Extracted data entries
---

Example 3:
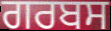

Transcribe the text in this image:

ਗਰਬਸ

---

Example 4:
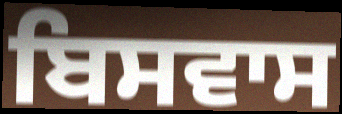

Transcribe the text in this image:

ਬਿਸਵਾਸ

EXERCISE DESCRIPTION:
Could you rewrite all of the material above with "Transcribe" renamed to "Copy out" and nothing else changed, leaving the pictures out?

ANSWER TO THIS TASK:
---

Example 3:

Copy out the text in this image:

ਗਰਬਸ

---

Example 4:

Copy out the text in this image:

ਬਿਸਵਾਸ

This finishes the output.